No,. I am not foolish enough to believe that successful reversible
cryoprerservation of the brain or clinically applied cryopreservation of
the kidney, heart or liver will "sell" cryonics to the GENERAL public.  No
such thing.  But, I do believe based on considerable prior experience that
each one of these advances brings a new and higer quality cohort of people
into cryonics.  Already, cryonics groups have a disproportionate numbers of
physicians as members.  The number of physicians and other technically
sophisticated and high quality minds will grow as the barriers to be
overcome change from theoretical ones (Is the information REALLY there? 
Can nanotechnolgy be implemented in a reasonable time frame?
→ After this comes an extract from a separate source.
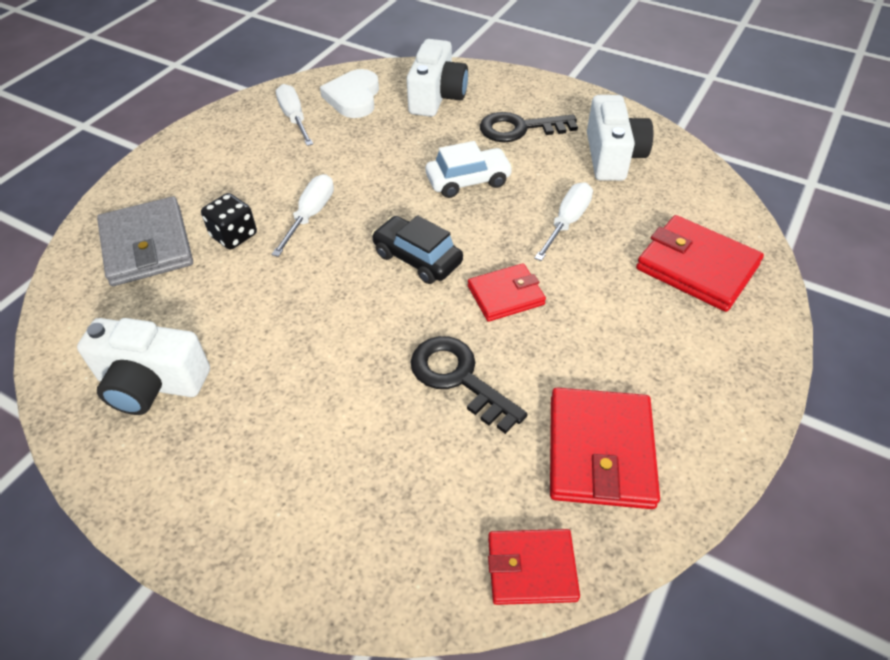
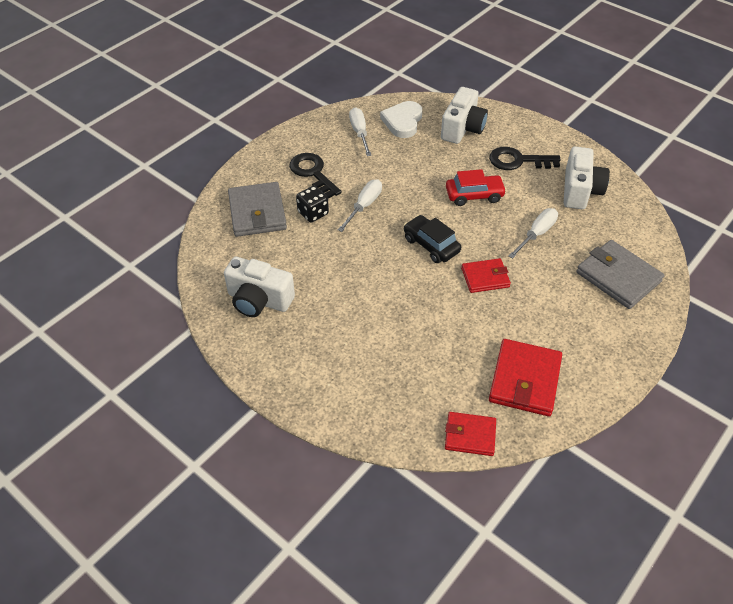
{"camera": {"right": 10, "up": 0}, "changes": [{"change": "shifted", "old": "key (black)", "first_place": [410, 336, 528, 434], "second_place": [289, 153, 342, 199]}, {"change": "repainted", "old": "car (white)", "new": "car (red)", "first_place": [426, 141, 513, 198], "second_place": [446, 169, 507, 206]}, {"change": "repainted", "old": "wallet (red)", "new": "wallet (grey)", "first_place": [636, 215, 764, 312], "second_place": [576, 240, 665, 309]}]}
Can it do what
its theoriticians say it will?, etc.) to more purely technological ones:
OK, the brain is sitting there intact and so are most of the organs.  At
least I'm still basically ME after they finish preserving me.  One more big
unnown eliminated, one more cohort persuaded.

Ralph Merkle has a graph of Alcor's growth versus time.  That growth begins
about 6 months after I took over as President and continues until a short
while after Jerry Leaf dies and and the split off of CryoCare.  Jerry had
been on scene for several years before I arrived, and he had critical
technical and interpersonal skills (basically you didn't fuck with Jerry
and everybody knew that--sorry, there is no other word to use).  The
combination of Jerry, Hugh Hixon , myself and later Saul Kent,  Carlos
Mondragon and BRENDA PETERS (with much off-site inpit from Steve Bridge who
continued to edit CRYONICS during the my first few years running Alcor)
STIMULATED rapid growth.

As Saul has pointed out, a keystone of that growth was the provision of
framework for research and progress which was palpable, exciting and, truly
world changing.  People could see methods improving by objective criteria
they could understand, and they could easily be a part of it.  Hell, we had
secretaries (day job) doing OR work and computer people assisting with
surgery.  The atmosphere was like the model rocket societies of the 20's
and 30's.

Nanotechnology furthered that goal.  What is NOT generally understood is
that in the two years prior to writing Engines of Creation Drexler had a
gift subscription to CRYONICS (given by Lee Gabriel of ACS, I believe).  He
has personally told me that those two years of getting CRYONICS were
instrumental in his including his chapter on cryonincs in his book and on
shaping his thinking about the feasibility of cryonics.  Hugh Hixon and I
both provided many pages of commentary on Drexler's orginal manuscript
(entitled The Future By Design) and many of those comments CAN BE FOUND in
Engines.

 At that time, I did not have the data I have now about how badly brain
tissue (selectively, I might add) is injured by freezing, let alone
thawing.  At that time we were relying on fragmentary and, as it turned
out, inappropriate studies done on not very relevant animal models (such as
Suda's work, Pascoe's work, and the work of kidney and heart
cryopreservationists).  As it turns out, the injury to brains was far worse
than I imagined possible under the worst of circumstances.  But, we did not
know that at the time.

So, where is all this leading?  To a conclusion I have found to be nearly
useless: trying to persuade people to spend their money on something they
don't really have their heart set on.  To Jim Halperin I would say, your
idea is the hard way to do what you want to do.  There are lots of better
ways to spend you money, many (believe it or not!) NOT involving 21CM which
in my not so humble opinion will provide you with faster, lower resistance,
higher yieldd pathways to success.

However, I'll end by saying I've never changed anybody's idea about a pet
project that they *believed in*.  But you asked for a critique, and there,
you got it :-).

Good luck whatever course you choose.